AzureAD/azure-activedirectory-library-for-java

Why do specific Overloads of acquireToken(..) do not return refreshTokens?

SErfkamp opened this issue · 3 comments

Hey,

Title is basically the questions.
Some overloads of acquireToken(..) do not return refreshTokens while others do.
For example if using ClientCredentials.

What is the expected behavior? Should we handle the token expiry ourselves and schedule a job that refreshes the AccessToken before it expires - or is there a different way to handle this?
I am not that experienced with auth/tokens in general.

Thanks for the input!

@SErfkamp This is expected behavior. Refresh tokens is an oauth artifact introduced to try and reduced the number of times that end users are being prompted and asked to grant permissions. For flows where the is no user involved (for example ClientCredentials, in which a token is issued to the application and not an user itself), having a refresh token provides no real value (Since there wouldn't be any difference in between using a refresh token to get a new access token, and just acquiring a new access token)

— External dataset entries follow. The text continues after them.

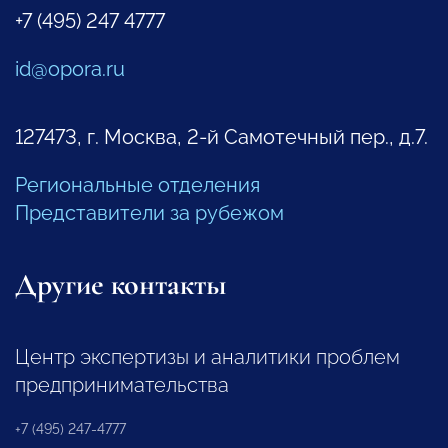
+7 (495) 247 4777
id@opora.ru
127473, г. Москва, 2-й Самотечный пер., д.7.
Региональные отделения
Представители за рубежом
Другие контакты
Центр экспертизы и аналитики проблем
предпринимательства
+7 (495) 247-4777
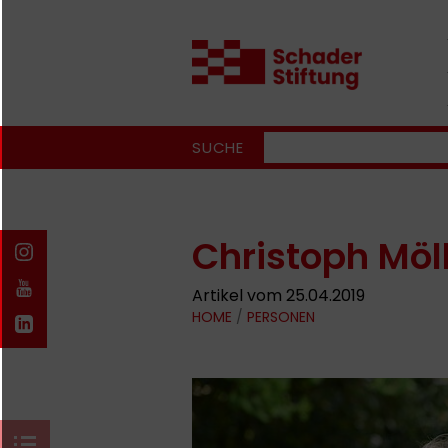
SUCHE
Christoph Möl
Artikel vom 25.04.2019
HOME
/
PERSONEN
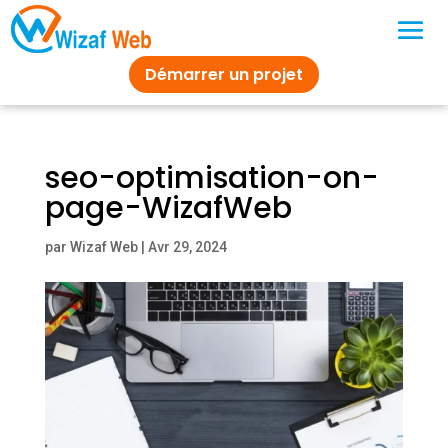
Démarrer un projet
seo-optimisation-on-
page-WizafWeb
par
Wizaf Web
|
Avr 29, 2024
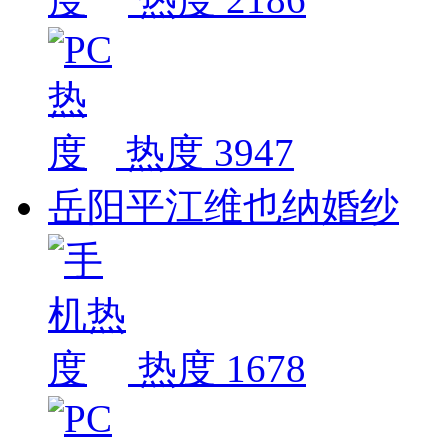
热度 3947
岳阳平江维也纳婚纱
热度 1678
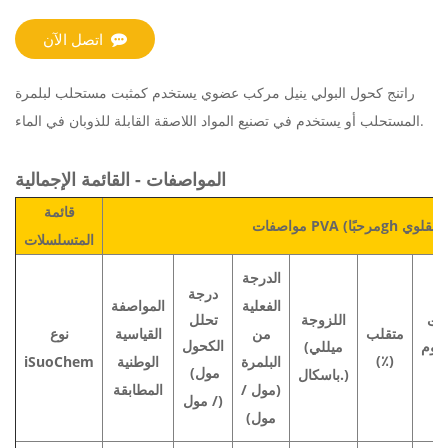
اتصل الآن
راتنج كحول البولي ينيل مركب عضوي يستخدم كمثبت مستحلب لبلمرة
المستحلب أو يستخدم في تصنيع المواد اللاصقة القابلة للذوبان في الماء.
المواصفات - القائمة الإجمالية
قائمة
gh القلوي)
مواصفات PVA (مرحبًا
المتسلسلات
الدرجة
درجة
الفعلية
المواصفة
اللزوجة
تحلل
تات
متقلب
من
القياسية
نوع
الكحول
ديوم
(ميللي
(٪)
البلمرة
الوطنية
iSuoChem
(مول
(
باسكال.)
(مول /
المطابقة
/ مول)
مول)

Although you could schedule a job, it is not necessary (This all depends on your application). You could just check if the access token is expired before using it, and if so, just acquire a new one, the same way in which you acquired the one that is expired.

Also I would recommend you take a look at MSAL, a new library that builds on ADAL and adds a lot of great features. Although ADAL is not being deprecated, we will not add any more features to it going forward.

Thanks a lot for the explanation. It is clear now and does make a lot of sense. Feel free to close this issue!

I was confused as I was assuming that a refresh token was best practice, because it could be leaner or maybe because credentials must not be sent again - but it seems it is only thought for User-Interaction.